Some scientists believe that Nereus has quantities of water sufficient
to have supported life; others that it could be stuffed with precious
metals. Mr Benson intends to find out.

The Near Earth Asteroid Prospector is scheduled for launch, probably
from Russia, in 2001 on the first private mission outside Earth's
orbit. The unmanned hexagonal craft, about 6ft by 3ft, will make six
close passes of the Moon before being kicked out to chase Nereus and
eventually make a rendezvous.

Mr Benson hopes that the experiments he conducts will not only make him
a fortune but also start a race to discover and exploit other planetary
bodies. He will claim ownership of this one himself.
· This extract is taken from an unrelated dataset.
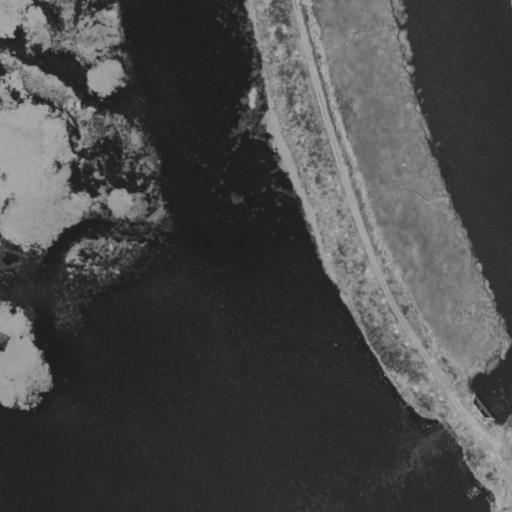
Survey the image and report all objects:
river: (482, 91)
building: (74, 107)
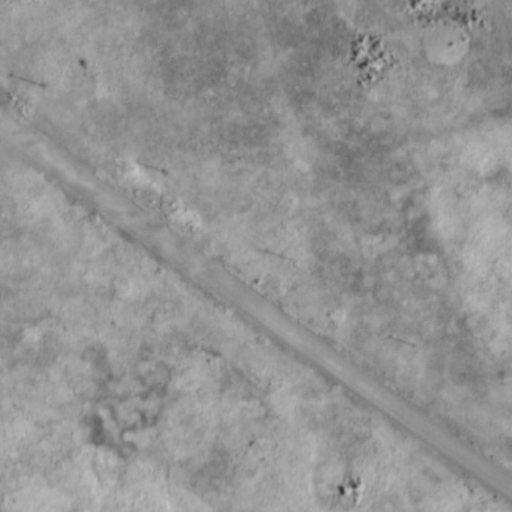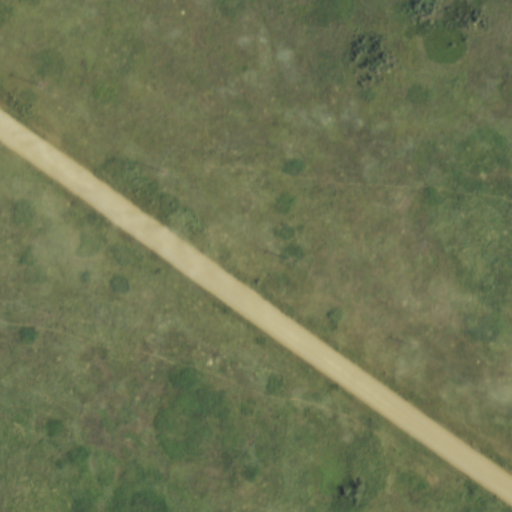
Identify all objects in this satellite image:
road: (254, 306)
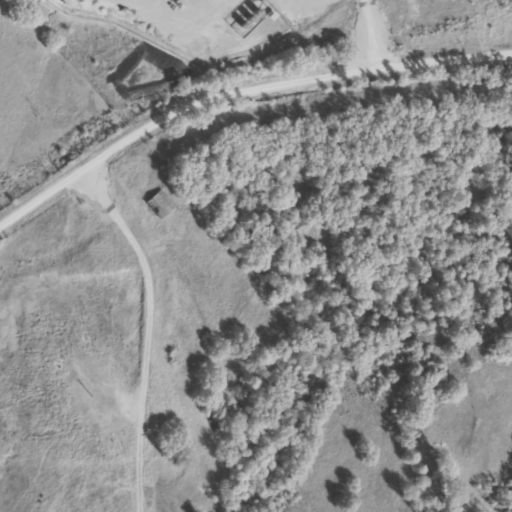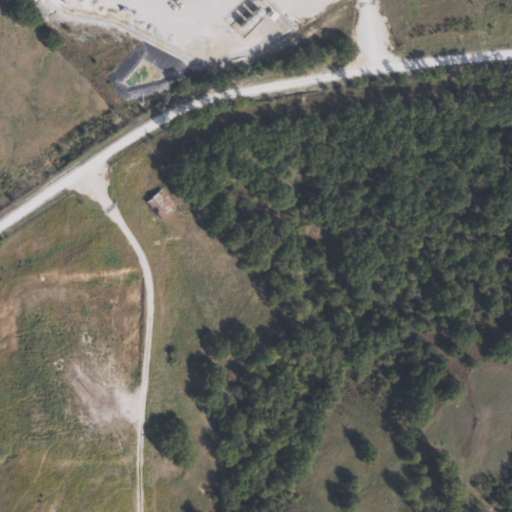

Mr Benson, 52, retired a couple of years ago having sold his computer
software company and needing never to work again. But after six months
of pottering around his Colorado home he found he was bored and started
looking for something else to do.

A space fanatic ever since he joined the Science Fiction Book of the
Month Club at the age of ten, he immersed himself in space literature
and was particularly excited by a book by Dr John Lewis, of the
University of Arizona, entitled Mining the Sky.

Like the prospectors of the 19th century, Mr Benson's eyes lit up and
he founded SpaceDev, with offices in San Diego and Washington.

He is entering a business so expensive and so risky that it would be
easy to say his grand vision is madness. But he has some impressive
backers. Daniel Goldin, Nasa's reforming administrator, is impressed by
his plans and he has recruited many of the top people in their fields
to join him, including Peter Smith, who was responsible for the camera
that produced the astonishing pictures returned from the Mars
Pathfinder mission. Mr Benson's business plan sounds impressive.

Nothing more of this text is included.